Backbone Dependency: Performance is tied to frozen DINOv2/SigLIP/Gemma backbones; transferability to other architectures is unverified.
Limited Real-world Evaluation: Only tested on the UR-5e platform across 6 tasks; cross-embodiment (different arms/hands) generalization remains to be tested.
Future Directions: Extending the shared codebook to more modalities (force/tactile), exploring larger-scale human video pre-training, and utilizing online interactive fine-tuning to further bridge the sim-to-real gap.

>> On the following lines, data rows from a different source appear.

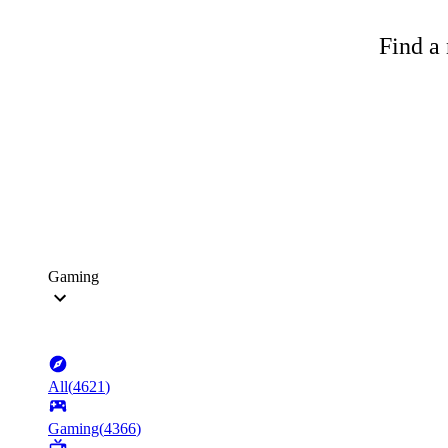
Find a 
Gaming
All
(
4621
)
Gaming
(
4366
)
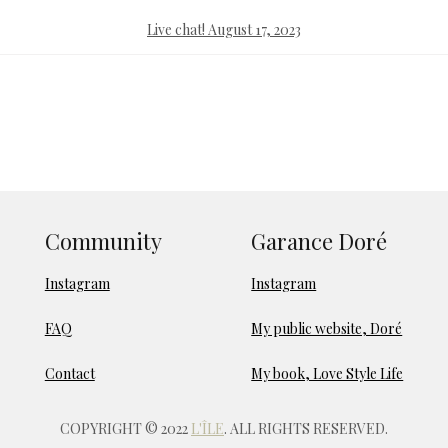
Live chat! August 17, 2023
Community
Garance Doré
Instagram
Instagram
FAQ
My public website, Doré
Contact
My book, Love Style Life
COPYRIGHT © 2022
L'ÎLE
. ALL RIGHTS RESERVED.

vs. CoT-VLA: CoT-VLA uses explicit visual CoT (predict-then-act); VITA internalizes visual prediction as an implicit bias with dual decoding, avoiding serial latency and gaining 36.2% on LIBERO-Long.
vs. UniVLA / DeFI: While both use human demonstrations for action representations, they treat vision and action generation as separate streams with different objectives. VITA unifies them into a single latent stream, outperforming them on CALVIN/SimplerEnv.
vs. Pi0 / OpenVLA: These rely on direct image-to-action mapping or diffusion/flow-matching without a mechanism to use visual dynamics as an inductive bias; VITA averages 80.5% on real-world tasks vs. Pi0's 53.5%.
vs. GR Series / Moto / Seer / LAPA: These rely on predicting future images for reasoning (explicit visual chains). VITA's Implicit Visual CoT compresses "imagination" into latent tokens, removing the overhead of explicit image decoding.

Rating¶

Novelty: ⭐⭐⭐⭐⭐ Implicit Visual CoT with shared codebook and dual decoding is a powerful reconfiguration of the "predict-then-act" paradigm.
Experimental Thoroughness: ⭐⭐⭐⭐⭐ Comprehensive results across three simulation benchmarks, real-world UR-5e tasks, and multiple ablations for CoT paradigms and data efficiency.
Writing Quality: ⭐⭐⭐⭐ Motivation and methods are clear, though symbol density is high and some hyperparameter details are scattered in the appendix.
Value: ⭐⭐⭐⭐⭐ Unifying perception and action with the ability to consume unlabeled video and maintain a lightweight deployment makes this highly promising for general robot manipulation.